N2(g) + O2(g) → N2O5(g)

What volume of oxygen gas reacts to yield 750.0 cm3 of N2O5? The reaction conditions are 350°C and 2.50 atm pressure.

I balanced the equation 2N2+2O2 = 2N2O5

BUT I AM NOT GETTING THE CORRECT ANSWER, WHAT AM I DOING WRONG?

you balanced the equaton incorrectly.

Based on the balanced equation you provided, the stoichiometry of the reaction is 2 moles of oxygen gas (O2) react to produce 2 moles of nitrogen pentoxide gas (N2O5). However, when calculating the volume of oxygen gas that reacts, we need to take into account the reaction conditions.

To solve this problem, we can use the ideal gas law, which states that PV = nRT, where P is pressure, V is volume, n is the number of moles, R is the gas constant, and T is temperature.

First, let's convert the given volume of N2O5 into moles. We need to find the number of moles of N2O5 that corresponds to 750.0 cm3. We can use the relationship between volume, pressure, and temperature:

PV = nRT

Since we have the pressure (2.50 atm), volume (750.0 cm3), and temperature (350°C), we can rearrange the equation to solve for moles:

n = PV / RT

Remember to convert the temperature to Kelvin (K) by adding 273.15:

n = (2.50 atm) x (750.0 cm3) / [(0.0821 L.atm/mol.K) x (350 + 273.15 K)]

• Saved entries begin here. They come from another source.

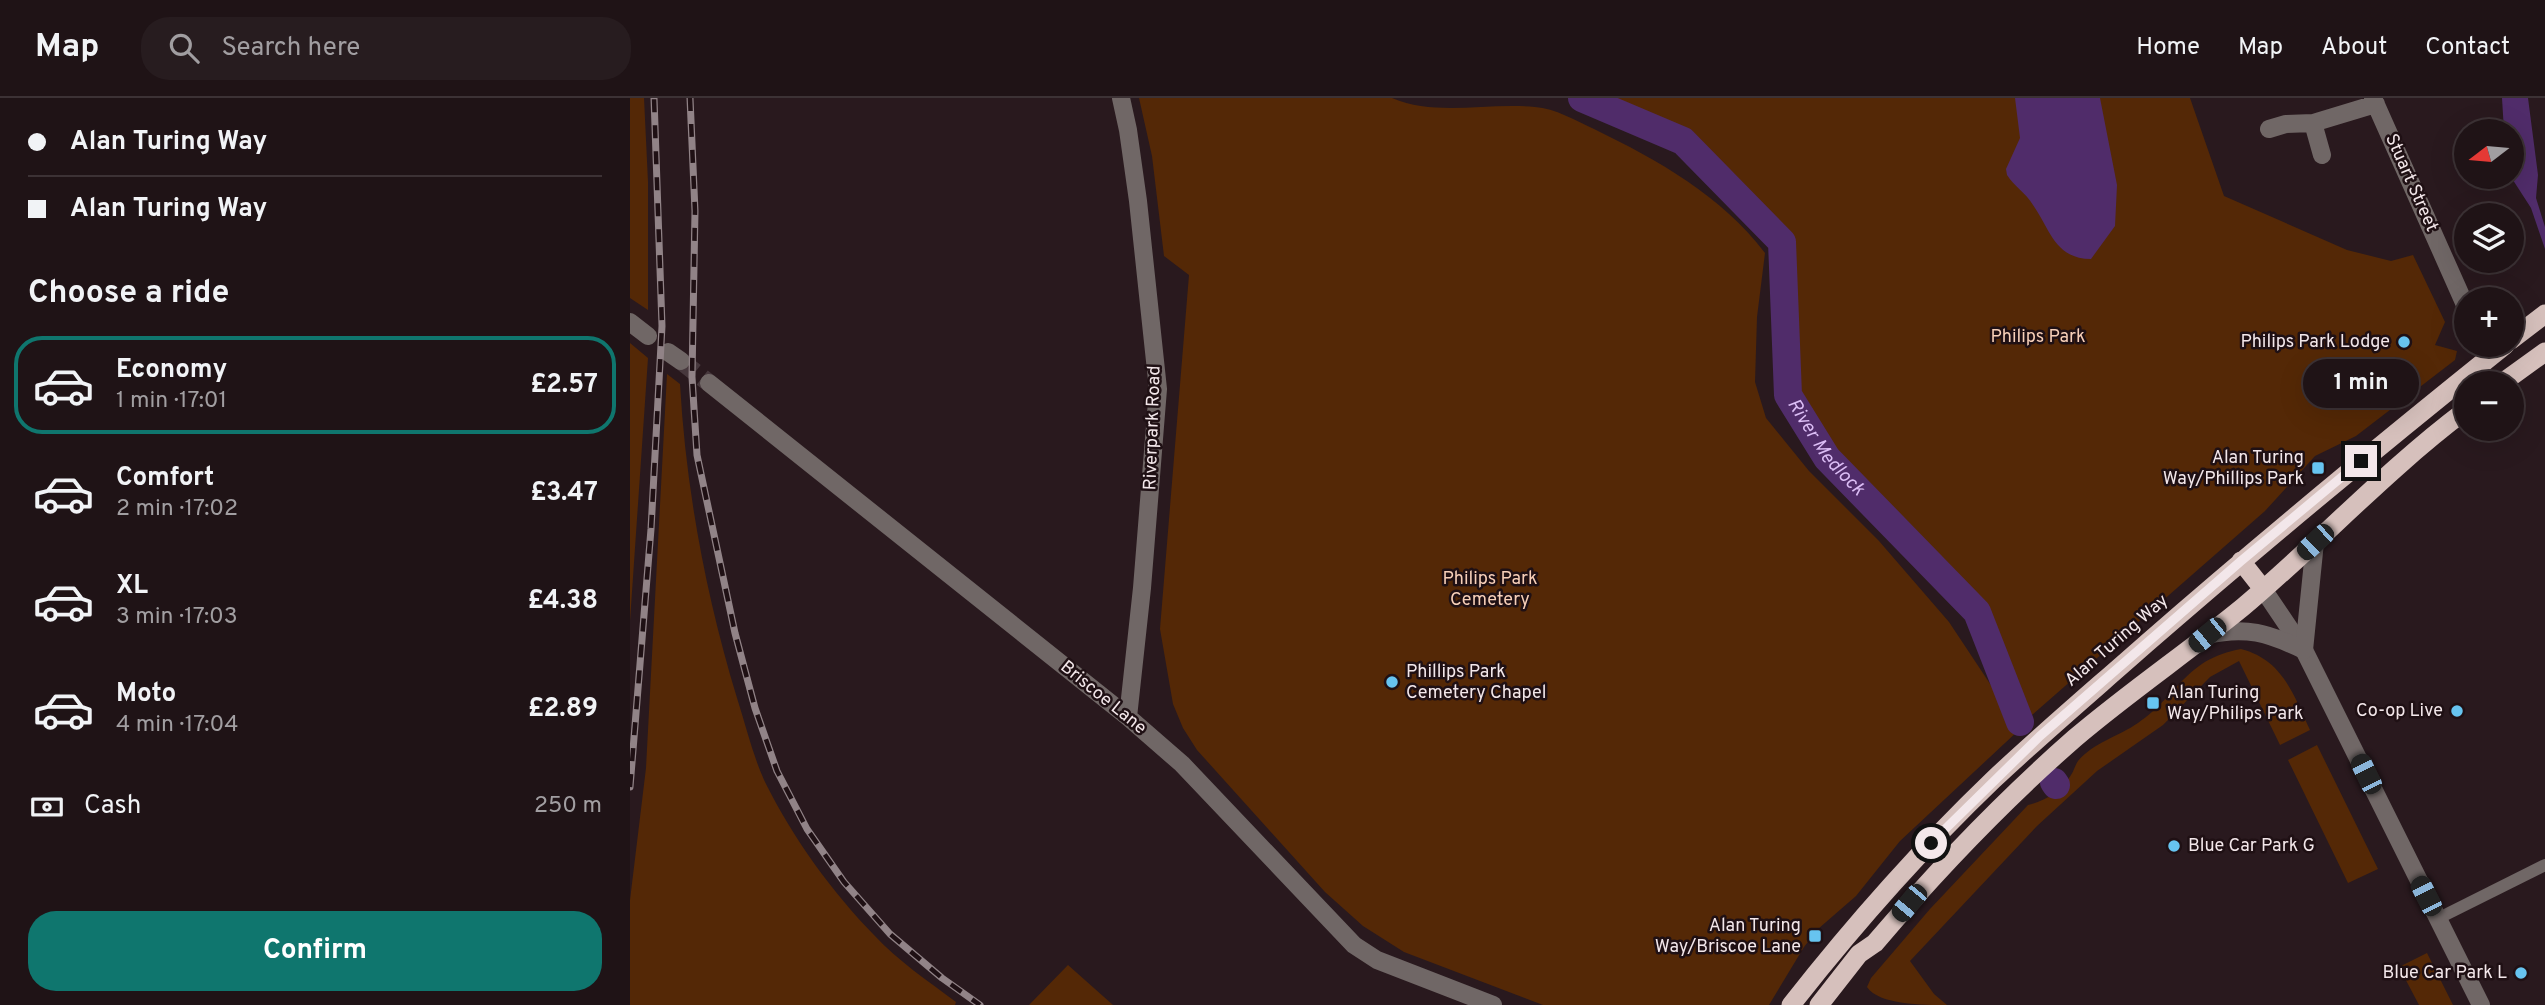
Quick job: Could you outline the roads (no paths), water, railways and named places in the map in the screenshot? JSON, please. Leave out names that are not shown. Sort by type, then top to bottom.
[{"type":"highway","points":[[2519,371],[2545,352]]},
{"type":"highway","name":"Alan Turing Way","points":[[1791,1005],[1837,946],[1895,881],[1991,782],[2040,736],[2241,561],[2489,357]]},
{"type":"highway","points":[[1819,1005],[1859,954],[1875,943],[1933,877],[2008,799],[2077,737],[2263,589],[2390,471],[2454,420]]},
{"type":"highway","points":[[2241,561],[2263,589]]},
{"type":"street","name":"Riverpark Road","points":[[1121,98],[1138,201],[1158,389],[1128,718]]},
{"type":"street","points":[[2269,129],[2286,124],[2313,123],[2374,101]]},
{"type":"street","name":"Stuart Street","points":[[2374,101],[2457,287]]},
{"type":"street","points":[[2313,123],[2322,155]]},
{"type":"street","points":[[630,322],[648,336]]},
{"type":"street","name":"Briscoe Lane","points":[[709,383],[1182,764],[1354,944],[1377,960],[1493,1005]]},
{"type":"street","points":[[2304,650],[2315,542]]},
{"type":"street","points":[[2263,589],[2304,650],[2481,1005]]},
{"type":"street","points":[[2207,635],[2229,630],[2255,632],[2279,638],[2304,650]]},
{"type":"street","points":[[2437,919],[2545,865]]},
{"type":"waterway","name":"River Medlock","points":[[1582,98],[1683,141],[1782,242],[1788,395],[1827,458],[1977,612],[2020,722]]},
{"type":"tunnel","points":[[681,361],[709,383]]},
{"type":"railway","points":[[630,787],[651,529],[662,326],[654,98]]},
{"type":"railway","points":[[690,98],[695,211],[692,377],[697,455],[735,633],[755,708],[777,771],[807,829],[844,882],[890,934],[942,978],[980,1005]]},
{"type":"place","name":"Philips Park Lodge","points":[[2404,342]]},
{"type":"place","name":"Alan Turing Way/Phillips Park","points":[[2318,468]]},
{"type":"place","name":"Phillips Park Cemetery Chapel","points":[[1392,682]]},
{"type":"place","name":"Alan Turing Way/Philips Park","points":[[2153,703]]},
{"type":"place","name":"Co-op Live","points":[[2457,711]]},
{"type":"place","name":"Blue Car Park G","points":[[2174,846]]},
{"type":"place","name":"Alan Turing Way/Briscoe Lane","points":[[1815,936]]},
{"type":"place","name":"Blue Car Park L","points":[[2521,973]]},
{"type":"park label","name":"Philips Park","points":[[2038,337]]},
{"type":"park label","name":"Philips Park Cemetery","points":[[1490,589]]}]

Now, we know the number of moles of N2O5 that reacted. Since the stoichiometry of the balanced equation is 2 moles of O2 reacting to produce 2 moles of N2O5, we can conclude that 2 moles of O2 react to yield 750.0 cm3 of N2O5.

Therefore, the volume of oxygen gas that reacts is also 750.0 cm3.

If your answer is not matching the correct answer, double-check your conversions and ensure that you used the correct values for pressure, volume, temperature, and the gas constant (0.0821 L.atm/mol.K).